What this task involves: The answer must reproduce all of the data below exactly and contain no images.

Records for the exercise:
BEGIN

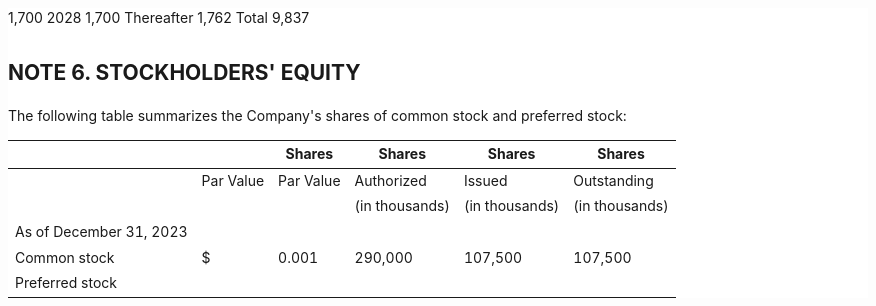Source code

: <td>1,700</td>
</tr>
<tr>
<td>2028</td>
<td>1,700</td>
</tr>
<tr>
<td>Thereafter</td>
<td>1,762</td>
</tr>
<tr>
<td>Total</td>
<td>9,837</td>
</tr>
</tbody>
</table>
<h2>NOTE 6. STOCKHOLDERS' EQUITY</h2>
<p>The following table summarizes the Company's shares of common stock and preferred stock:</p>
<table>
<thead>
<tr>
<th></th>
<th></th>
<th>Shares</th>
<th>Shares</th>
<th>Shares</th>
<th>Shares</th>
</tr>
</thead>
<tbody>
<tr>
<td></td>
<td>Par Value</td>
<td>Par Value</td>
<td>Authorized</td>
<td>Issued</td>
<td>Outstanding</td>
</tr>
<tr>
<td></td>
<td></td>
<td></td>
<td>(in thousands)</td>
<td>(in thousands)</td>
<td>(in thousands)</td>
</tr>
<tr>
<td>As of December 31, 2023</td>
<td></td>
<td></td>
<td></td>
<td></td>
<td></td>
</tr>
<tr>
<td>Common stock</td>
<td>$</td>
<td>0.001</td>
<td>290,000</td>
<td>107,500</td>
<td>107,500</td>
</tr>
<tr>
<td>Preferred stock</td>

END

Solved exercise:
Source code

: <td>1,700</td>
</tr>
<tr>
<td>2028</td>
<td>1,700</td>
</tr>
<tr>
<td>Thereafter</td>
<td>1,762</td>
</tr>
<tr>
<td>Total</td>
<td>9,837</td>
</tr>
</tbody>
</table>
<h2>NOTE 6. STOCKHOLDERS' EQUITY</h2>
<p>The following table summarizes the Company's shares of common stock and preferred stock:</p>
<table>
<thead>
<tr>
<th></th>
<th></th>
<th>Shares</th>
<th>Shares</th>
<th>Shares</th>
<th>Shares</th>
</tr>
</thead>
<tbody>
<tr>
<td></td>
<td>Par Value</td>
<td>Par Value</td>
<td>Authorized</td>
<td>Issued</td>
<td>Outstanding</td>
</tr>
<tr>
<td></td>
<td></td>
<td></td>
<td>(in thousands)</td>
<td>(in thousands)</td>
<td>(in thousands)</td>
</tr>
<tr>
<td>As of December 31, 2023</td>
<td></td>
<td></td>
<td></td>
<td></td>
<td></td>
</tr>
<tr>
<td>Common stock</td>
<td>$</td>
<td>0.001</td>
<td>290,000</td>
<td>107,500</td>
<td>107,500</td>
</tr>
<tr>
<td>Preferred stock</td>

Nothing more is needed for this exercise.